ÖDP fordert sofortige Hilfe für mehr als 1000 Menschen in ausgebranntem Lager

Gelten Menschenrechte nur für Europäer? Auch wenn die Migranten in Bosnien nicht mehr in den Schlagzeilen auftauchen, harren immer noch etwa tausend Menschen im Flüchtlingslager Lipa aus – weitere Geflüchtete in den umliegenden Wäldern. Und das bei zweistelligen Minustemperaturen. Unterwegs auf der Balkanroute stecken sie vor der Grenze nach Europa fest, in einem abgebrannten Lager in Bosnien, auf unabsehbare Zeit ohne Dach über dem Kopf, ohne Strom, ohne Trinkwasser und in Eiseskälte: ein Überlebenskampf, von dem sich die westliche Welt eiskalt abgewandt hat.

Wer ist zuständig? Die deutsche Bundesregierung lehnt die Aufnahme von Flüchtlingen aus diesem Lager ab; die EU pumpt Geld in die Region, appelliert an die Menschlichkeit und lässt Geflüchtete an der Grenze zu Kroatien zurück prügeln. Die bosnischen Behörden und die dortige Bevölkerung sind es leid, zum Auffangbecken für Gestrandete auf der Balkanroute zu werden, und weigern sich, das Lager Lipa winterfest zu machen. Die Internationale Organisation für Migration (IOM) wollte die weltweite Öffentlichkeit auf die sich anbahnende humanitäre Katastrophe aufmerksam machen – durch eine Protestaktion: Sie schließt das Lager Lipa und über 1000 Menschen sind daraufhin obdachlos. Einige der Migranten verzweifeln und zünden das Lager an; es bleiben bis auf das Essenszelt nur Gerüste. Nachdem die Unterbringung einige Kilometer weiter in einer Kaserne am Widerstand der Bevölkerung gescheitert ist, müssen die Männer wieder zurück in das Lager, das keines mehr ist: Die wenigen Militärzelte, die bosnische Soldaten aufgestellt haben, können ohne Boden noch nicht bezogen werden und schützen auch nicht vor Kälte.

Die deutsche Regierung lehnt die Aufnahme von Flüchtlingen aus Lipa ab.

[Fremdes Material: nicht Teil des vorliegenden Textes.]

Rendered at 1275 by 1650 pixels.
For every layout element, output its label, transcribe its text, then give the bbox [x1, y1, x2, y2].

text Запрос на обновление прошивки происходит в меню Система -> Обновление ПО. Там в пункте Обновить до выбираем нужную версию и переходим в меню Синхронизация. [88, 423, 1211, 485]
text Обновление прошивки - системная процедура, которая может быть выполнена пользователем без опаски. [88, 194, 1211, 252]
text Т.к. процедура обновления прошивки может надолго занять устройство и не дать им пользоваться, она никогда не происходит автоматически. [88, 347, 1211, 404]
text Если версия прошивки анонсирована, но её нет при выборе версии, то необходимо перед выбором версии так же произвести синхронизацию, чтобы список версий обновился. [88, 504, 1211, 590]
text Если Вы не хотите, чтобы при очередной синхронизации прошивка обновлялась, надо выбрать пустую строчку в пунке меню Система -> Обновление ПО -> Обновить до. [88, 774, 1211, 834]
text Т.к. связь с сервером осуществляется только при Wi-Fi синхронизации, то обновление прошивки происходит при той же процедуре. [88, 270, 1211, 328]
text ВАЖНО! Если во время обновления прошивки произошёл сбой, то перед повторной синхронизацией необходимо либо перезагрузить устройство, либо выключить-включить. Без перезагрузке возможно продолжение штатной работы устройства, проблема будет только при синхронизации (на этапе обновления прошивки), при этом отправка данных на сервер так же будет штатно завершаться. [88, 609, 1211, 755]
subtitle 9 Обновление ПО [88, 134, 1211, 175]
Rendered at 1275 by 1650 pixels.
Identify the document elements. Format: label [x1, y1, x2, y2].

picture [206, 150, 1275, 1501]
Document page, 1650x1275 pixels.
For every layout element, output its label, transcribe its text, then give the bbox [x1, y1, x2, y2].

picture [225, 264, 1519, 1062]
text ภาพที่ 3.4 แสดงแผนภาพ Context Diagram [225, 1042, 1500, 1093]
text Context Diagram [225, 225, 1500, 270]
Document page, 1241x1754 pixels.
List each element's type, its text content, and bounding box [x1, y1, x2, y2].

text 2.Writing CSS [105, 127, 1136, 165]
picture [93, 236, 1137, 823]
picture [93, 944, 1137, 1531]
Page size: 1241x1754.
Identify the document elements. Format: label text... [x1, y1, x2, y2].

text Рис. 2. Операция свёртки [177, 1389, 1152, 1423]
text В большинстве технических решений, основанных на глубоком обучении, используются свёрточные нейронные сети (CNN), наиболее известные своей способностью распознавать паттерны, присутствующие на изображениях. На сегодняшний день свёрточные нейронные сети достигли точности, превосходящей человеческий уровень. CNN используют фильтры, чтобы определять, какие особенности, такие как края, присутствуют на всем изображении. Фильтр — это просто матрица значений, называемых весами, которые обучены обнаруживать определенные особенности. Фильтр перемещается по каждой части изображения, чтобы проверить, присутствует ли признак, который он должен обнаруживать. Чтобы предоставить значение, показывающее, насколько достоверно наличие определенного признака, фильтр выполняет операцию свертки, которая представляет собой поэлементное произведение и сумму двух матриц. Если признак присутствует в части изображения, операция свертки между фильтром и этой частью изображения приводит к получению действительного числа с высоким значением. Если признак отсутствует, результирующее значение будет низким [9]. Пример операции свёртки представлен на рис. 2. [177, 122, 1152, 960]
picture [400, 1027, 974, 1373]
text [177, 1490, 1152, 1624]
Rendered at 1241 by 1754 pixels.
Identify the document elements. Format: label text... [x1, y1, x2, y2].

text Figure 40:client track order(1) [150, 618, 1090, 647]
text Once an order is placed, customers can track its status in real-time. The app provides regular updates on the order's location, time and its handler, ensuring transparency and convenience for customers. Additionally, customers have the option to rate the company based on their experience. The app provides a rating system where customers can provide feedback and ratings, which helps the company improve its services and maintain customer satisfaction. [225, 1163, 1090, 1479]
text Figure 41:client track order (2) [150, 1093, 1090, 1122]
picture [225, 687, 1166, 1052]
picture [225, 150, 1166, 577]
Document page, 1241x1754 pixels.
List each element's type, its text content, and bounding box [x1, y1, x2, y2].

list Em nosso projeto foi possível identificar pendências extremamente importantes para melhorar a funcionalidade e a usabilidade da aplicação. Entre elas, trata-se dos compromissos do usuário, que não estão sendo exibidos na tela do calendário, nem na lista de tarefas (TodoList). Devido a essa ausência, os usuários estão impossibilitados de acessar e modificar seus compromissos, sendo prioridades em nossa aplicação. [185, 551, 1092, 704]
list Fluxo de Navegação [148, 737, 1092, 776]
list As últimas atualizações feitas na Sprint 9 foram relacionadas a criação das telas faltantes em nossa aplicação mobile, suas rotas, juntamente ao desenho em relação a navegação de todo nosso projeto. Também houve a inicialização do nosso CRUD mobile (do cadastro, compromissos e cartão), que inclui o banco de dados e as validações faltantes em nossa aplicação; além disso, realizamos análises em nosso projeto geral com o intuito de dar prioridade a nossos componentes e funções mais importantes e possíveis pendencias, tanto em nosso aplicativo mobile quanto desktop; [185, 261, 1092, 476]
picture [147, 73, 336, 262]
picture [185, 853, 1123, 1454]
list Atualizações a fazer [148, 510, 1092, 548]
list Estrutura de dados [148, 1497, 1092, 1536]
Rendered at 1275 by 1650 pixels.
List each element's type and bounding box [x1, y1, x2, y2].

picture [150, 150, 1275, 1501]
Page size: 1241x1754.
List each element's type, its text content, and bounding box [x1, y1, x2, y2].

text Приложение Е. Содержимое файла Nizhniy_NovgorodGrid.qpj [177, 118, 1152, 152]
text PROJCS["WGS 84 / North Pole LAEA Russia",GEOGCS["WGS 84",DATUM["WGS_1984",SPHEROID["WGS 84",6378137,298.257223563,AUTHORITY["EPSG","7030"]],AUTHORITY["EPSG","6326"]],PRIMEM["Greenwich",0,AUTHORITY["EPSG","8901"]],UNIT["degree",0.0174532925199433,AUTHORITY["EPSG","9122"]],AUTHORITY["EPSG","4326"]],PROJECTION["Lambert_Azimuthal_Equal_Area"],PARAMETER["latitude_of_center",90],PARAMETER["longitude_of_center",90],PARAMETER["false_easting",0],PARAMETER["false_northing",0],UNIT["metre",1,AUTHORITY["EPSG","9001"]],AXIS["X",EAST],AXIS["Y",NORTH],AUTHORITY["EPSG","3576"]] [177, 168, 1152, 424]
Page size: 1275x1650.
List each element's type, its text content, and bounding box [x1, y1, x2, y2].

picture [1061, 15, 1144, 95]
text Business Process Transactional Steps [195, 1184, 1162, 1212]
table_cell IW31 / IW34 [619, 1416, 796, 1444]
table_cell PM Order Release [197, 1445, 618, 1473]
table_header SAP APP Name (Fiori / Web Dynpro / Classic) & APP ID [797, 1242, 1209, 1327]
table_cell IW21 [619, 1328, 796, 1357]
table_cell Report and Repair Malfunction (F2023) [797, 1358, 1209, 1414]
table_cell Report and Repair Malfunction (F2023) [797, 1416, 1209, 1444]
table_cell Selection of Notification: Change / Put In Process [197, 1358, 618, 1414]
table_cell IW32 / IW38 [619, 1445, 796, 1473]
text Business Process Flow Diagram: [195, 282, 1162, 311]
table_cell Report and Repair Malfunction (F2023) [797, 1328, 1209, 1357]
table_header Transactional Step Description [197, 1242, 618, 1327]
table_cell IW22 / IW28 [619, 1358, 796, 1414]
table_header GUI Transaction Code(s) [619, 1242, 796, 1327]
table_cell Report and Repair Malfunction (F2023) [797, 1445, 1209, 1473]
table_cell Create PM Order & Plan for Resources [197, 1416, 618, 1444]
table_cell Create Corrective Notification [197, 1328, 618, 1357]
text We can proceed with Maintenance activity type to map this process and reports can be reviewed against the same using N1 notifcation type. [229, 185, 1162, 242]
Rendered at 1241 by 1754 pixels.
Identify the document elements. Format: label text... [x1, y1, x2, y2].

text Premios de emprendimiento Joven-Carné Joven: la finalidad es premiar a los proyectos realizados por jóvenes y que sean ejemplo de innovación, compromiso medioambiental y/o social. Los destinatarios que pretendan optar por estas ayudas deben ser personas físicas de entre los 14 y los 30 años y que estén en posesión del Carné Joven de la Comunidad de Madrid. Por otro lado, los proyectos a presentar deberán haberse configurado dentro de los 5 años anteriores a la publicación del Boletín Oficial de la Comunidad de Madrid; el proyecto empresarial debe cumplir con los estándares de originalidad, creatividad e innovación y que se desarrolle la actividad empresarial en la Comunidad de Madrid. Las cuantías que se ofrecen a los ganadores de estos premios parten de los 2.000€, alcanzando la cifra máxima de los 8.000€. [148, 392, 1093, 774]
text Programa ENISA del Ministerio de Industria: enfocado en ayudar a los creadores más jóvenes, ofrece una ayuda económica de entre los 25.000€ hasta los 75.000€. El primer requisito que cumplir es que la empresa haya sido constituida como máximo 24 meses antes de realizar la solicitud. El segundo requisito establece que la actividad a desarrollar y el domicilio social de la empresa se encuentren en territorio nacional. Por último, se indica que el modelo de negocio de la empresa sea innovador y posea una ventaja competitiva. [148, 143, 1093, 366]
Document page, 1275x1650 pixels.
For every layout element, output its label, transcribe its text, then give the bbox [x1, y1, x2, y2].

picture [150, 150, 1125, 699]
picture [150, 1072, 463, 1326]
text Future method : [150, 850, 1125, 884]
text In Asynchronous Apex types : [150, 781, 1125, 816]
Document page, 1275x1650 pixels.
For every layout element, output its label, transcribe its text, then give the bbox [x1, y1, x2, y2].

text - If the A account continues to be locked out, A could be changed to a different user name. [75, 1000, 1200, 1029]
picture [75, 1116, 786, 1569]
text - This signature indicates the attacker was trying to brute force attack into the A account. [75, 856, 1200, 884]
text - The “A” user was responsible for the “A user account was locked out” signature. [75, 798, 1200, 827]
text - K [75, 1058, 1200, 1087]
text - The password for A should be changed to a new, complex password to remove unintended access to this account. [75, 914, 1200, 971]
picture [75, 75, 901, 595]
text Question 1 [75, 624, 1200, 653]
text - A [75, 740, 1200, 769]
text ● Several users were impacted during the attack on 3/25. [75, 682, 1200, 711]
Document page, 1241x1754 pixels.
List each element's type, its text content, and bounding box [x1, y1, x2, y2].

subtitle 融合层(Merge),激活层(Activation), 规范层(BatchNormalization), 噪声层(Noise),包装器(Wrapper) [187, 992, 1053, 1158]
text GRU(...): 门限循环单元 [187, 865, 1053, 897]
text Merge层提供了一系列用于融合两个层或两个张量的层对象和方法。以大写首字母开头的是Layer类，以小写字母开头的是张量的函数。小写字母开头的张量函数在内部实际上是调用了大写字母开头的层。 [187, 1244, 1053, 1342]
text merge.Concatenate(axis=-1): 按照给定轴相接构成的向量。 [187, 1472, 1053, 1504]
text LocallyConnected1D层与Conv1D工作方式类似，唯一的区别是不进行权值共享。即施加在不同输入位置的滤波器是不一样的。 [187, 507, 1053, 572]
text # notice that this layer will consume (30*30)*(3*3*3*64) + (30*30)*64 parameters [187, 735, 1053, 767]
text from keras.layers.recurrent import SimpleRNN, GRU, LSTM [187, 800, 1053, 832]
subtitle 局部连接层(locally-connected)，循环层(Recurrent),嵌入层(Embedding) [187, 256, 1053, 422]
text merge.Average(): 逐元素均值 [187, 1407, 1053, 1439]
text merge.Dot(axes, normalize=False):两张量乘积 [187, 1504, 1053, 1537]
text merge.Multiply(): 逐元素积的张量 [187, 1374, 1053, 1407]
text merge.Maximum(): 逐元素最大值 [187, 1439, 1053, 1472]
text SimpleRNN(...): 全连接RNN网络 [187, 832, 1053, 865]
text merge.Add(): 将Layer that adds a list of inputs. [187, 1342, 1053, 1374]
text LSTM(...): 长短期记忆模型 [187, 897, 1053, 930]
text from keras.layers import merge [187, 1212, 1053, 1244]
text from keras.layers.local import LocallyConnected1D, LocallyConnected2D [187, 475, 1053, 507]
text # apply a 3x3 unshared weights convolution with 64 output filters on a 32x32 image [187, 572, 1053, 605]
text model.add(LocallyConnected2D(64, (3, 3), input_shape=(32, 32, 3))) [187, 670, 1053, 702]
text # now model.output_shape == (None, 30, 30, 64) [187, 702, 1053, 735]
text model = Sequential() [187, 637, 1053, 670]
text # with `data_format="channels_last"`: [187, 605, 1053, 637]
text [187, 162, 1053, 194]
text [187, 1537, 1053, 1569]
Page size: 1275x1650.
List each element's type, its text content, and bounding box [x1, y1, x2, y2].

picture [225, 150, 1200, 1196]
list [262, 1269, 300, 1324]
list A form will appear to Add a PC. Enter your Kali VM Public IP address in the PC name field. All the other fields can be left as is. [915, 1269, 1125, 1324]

Allen voran und vorauseilend erklärt der CDU-Politiker Friedrich Merz, 2016 bis 2020 Aufsichtsratsvorsitzender des weltweit größten Vermögensverwalters BlackRock, der Weg nach Deutschland sei für diese Obdachlosen zu. „Europa sollte seine Werte verteidigen statt sie zu verraten. Und wir müssen endlich Fluchtursachen bekämpfen statt Flüchtlinge auszugrenzen“, erklärt Christian Rechholz, Bundesvorsitzender der ÖDP: „Wir verkaufen Waffen in Krisengebiete, beuten Menschen durch unser Konsumverhalten aus und tragen zur Klimaerwärmung bei, die Menschen anderswo ihre Lebensgrundlagen raubt und zur Flucht zwingt. Wir produzieren die Migranten von morgen, indem wir mit den meisten unserer Einkäufe jedes Mal Lieferketten der Unmenschlichkeit, Ausbeutung und Umweltzerstörung stärken. Und wir überlassen Oppositionelle in Diktaturen, die auf Unterstützung aus Europa hoffen, dem Untergang – aus Rücksicht auf unsere wirtschaftlichen Interessen.“

Die Gestaltung der Wirtschaftsbeziehungen nach dem Prinzip des Fairtrade bleibt auf der Strecke: Es braucht eine Politik, die unabhängig von den Global Playern agiert und Arbeit mit Menschenrechten vereinbaren kann. Die ÖDP nimmt keine Spenden von Konzernen, denn es gehört Unbestechlichkeit dazu, die Fluchtursachen für die Migranten von morgen heute hier in Deutschland anzugehen. Die humanitäre Not der Flüchtlinge in Lipa zeigt, wie sehr wir für das Leid von Migranten mitverantwortlich sind. Wir müssen neue politische Wege gehen, um uns aus den Verstrickungen in wirtschaftliche Interessen zu lösen und die Menschenrechte zu stärken – überall.